George Henry Story

George Henry Story was a painter of portraits, landscape and genre and curator and acting director of two major American museums, and an early portraitist of President Abraham Lincoln.

While in Washington for a period of time, Story had met the President, drawing him in pencil.  At a later date, Story again sketched Lincoln for three days in the Oval office, preparing to paint a commissioned portrait of the President.  He actually painted several portraits of Lincoln.  Story wrote about this experience: “After each sitting, I returned to my room and worked upon my picture with my sitter vividly in mind, almost as though he were in my actual presence.”

Story was involved even further with Lincoln.  He was responsible for establishing the Presidential pose for Lincoln’s first official photograph in office.

Story held the posts of curator concurrently at both the Metropolitan Museum of Art in New York City and the Wadsworth Atheneum in Hartford, Connecticut.  He was at the Metropolitan from 1889-1906, and the Wadsworth, 1899-1922, when he died.
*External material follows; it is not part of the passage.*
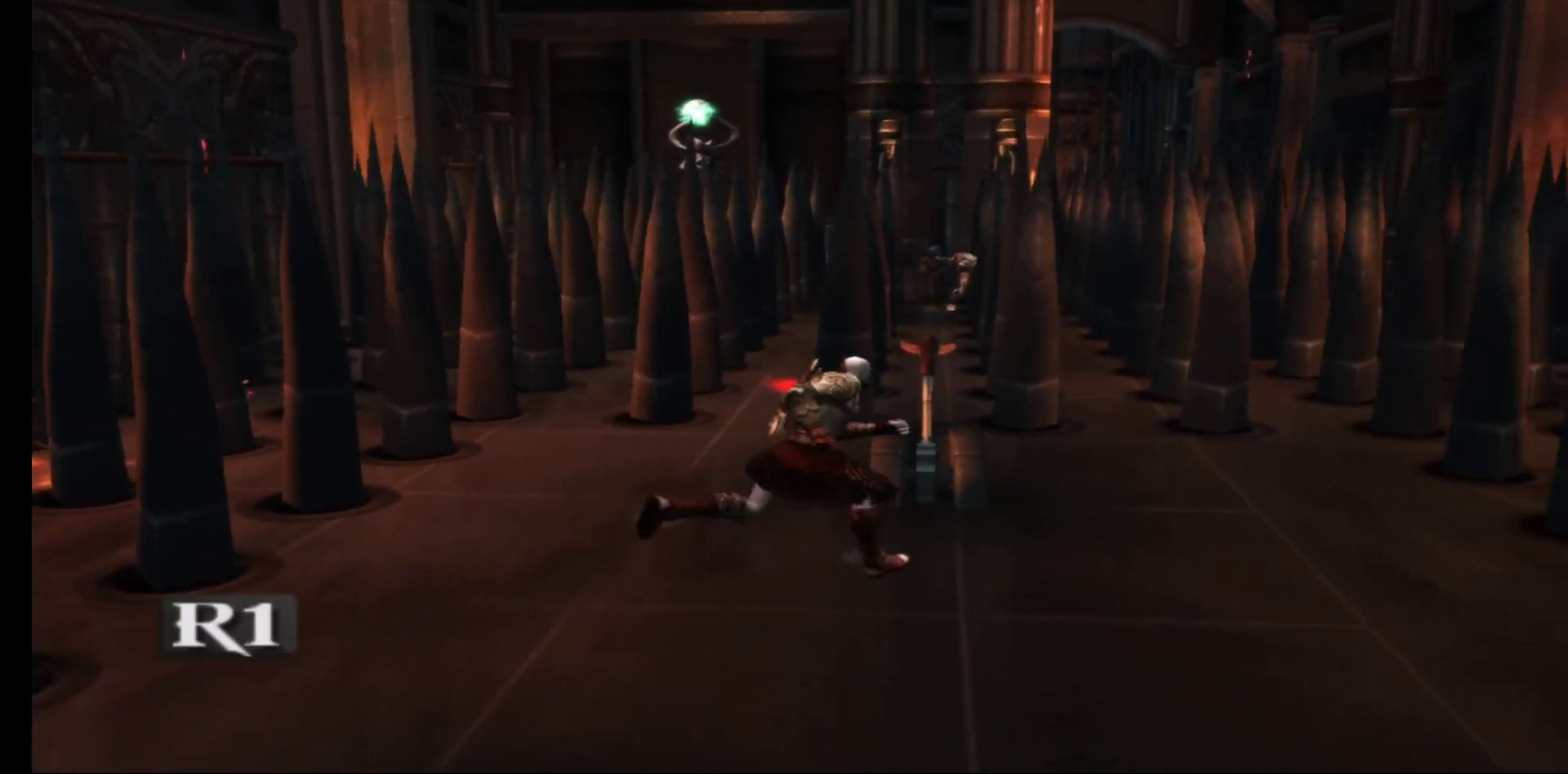
{"buttons": [], "left_stick": "center", "right_stick": "center", "events": [[100, "left_stick", "center"], [117, "R1", "down"], [233, "R1", "up"]]}
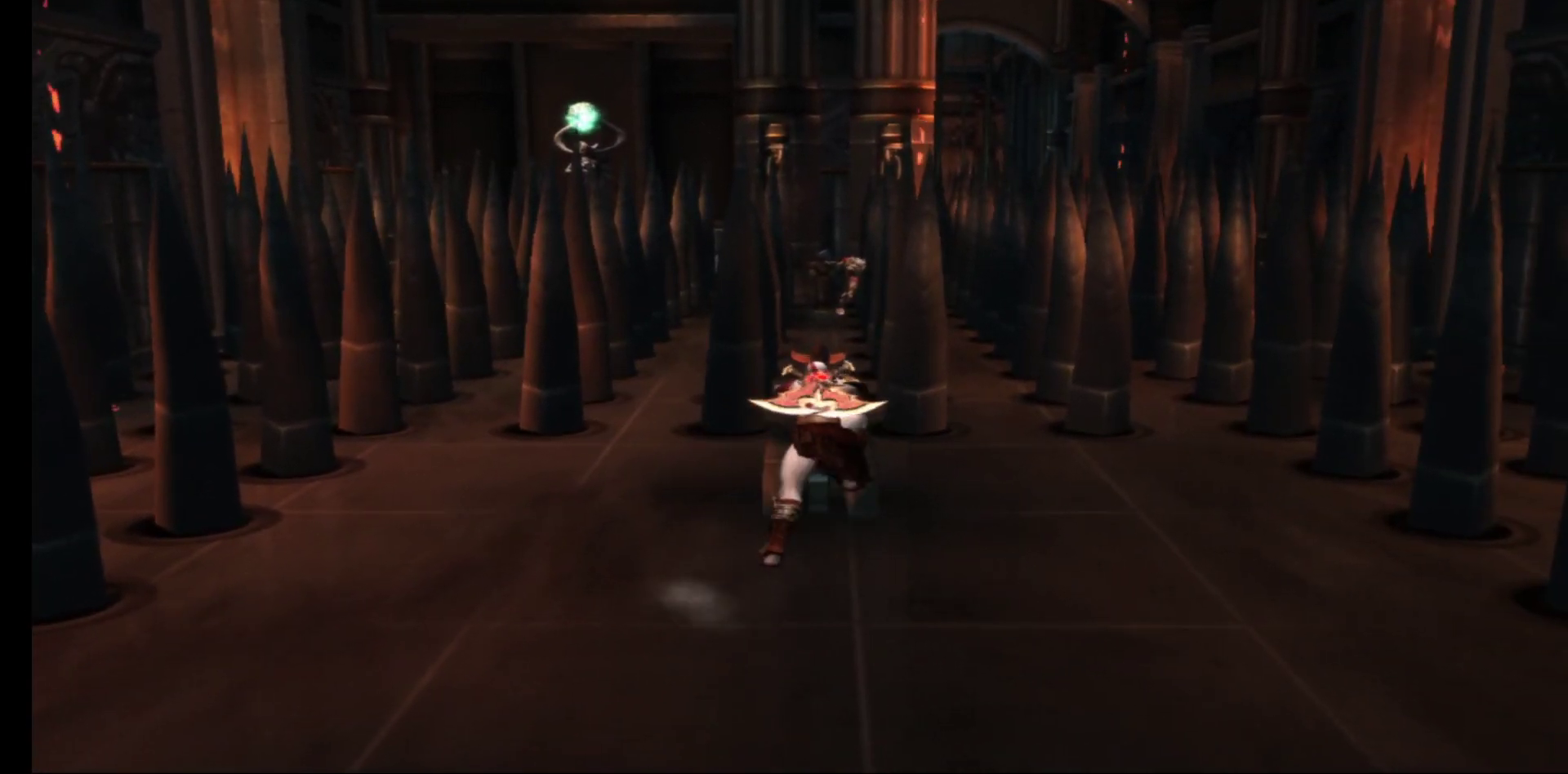
{"buttons": [], "left_stick": "center", "right_stick": "center", "events": []}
In 1904-1905, Story had been acting director at the Metropolitan.

Story was born in 1835 in New Haven, Connecticut, and his first art experience was three years as an apprentice woodcarver as a youth of fifteen.  Then he had a year studying in Europe.  Story also had three years of the study of portrait painting with Louis Bail and Charles Hines.
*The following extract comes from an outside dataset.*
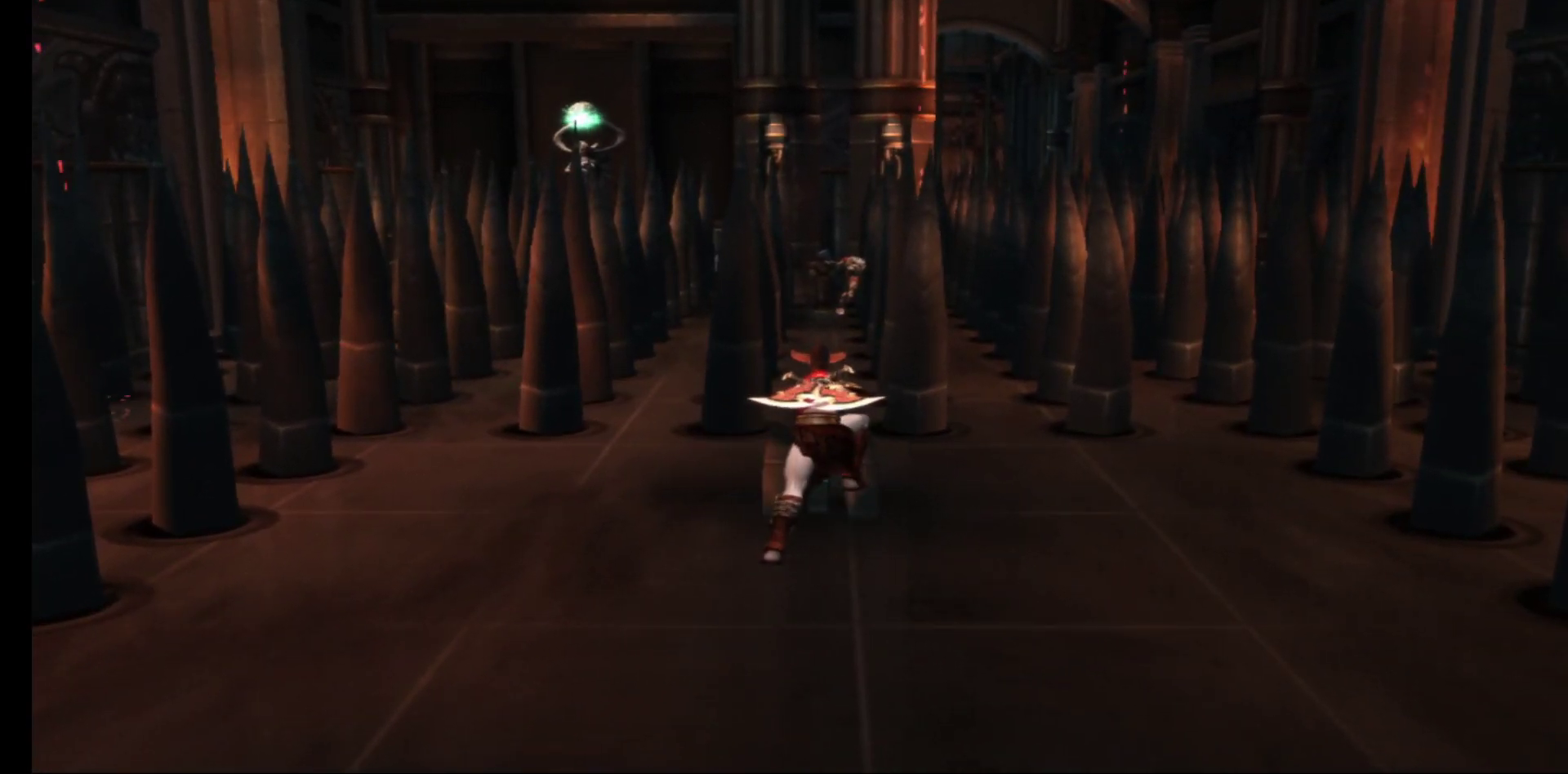
{"buttons": [], "left_stick": "center", "right_stick": "center", "events": []}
Back from Europe, he worked in a somewhat unusual succession of cities Portland, Maine, Washington, D. C. (when he painted Lincoln), the island of Cuba and finally, New York City, where he would ultimately die.

George Henry Story was a member of the Artists’ Fund Society and the National Academy of Design.  His work is in the National Gallery of Art, Washington, D.C.; Metropolitan Museum of Art, New York City; Wadsworth Atheneum, Hartford, Connecticut; and Thomas Gilcrease Institute of American History and Art, Tulsa, Oklahoma.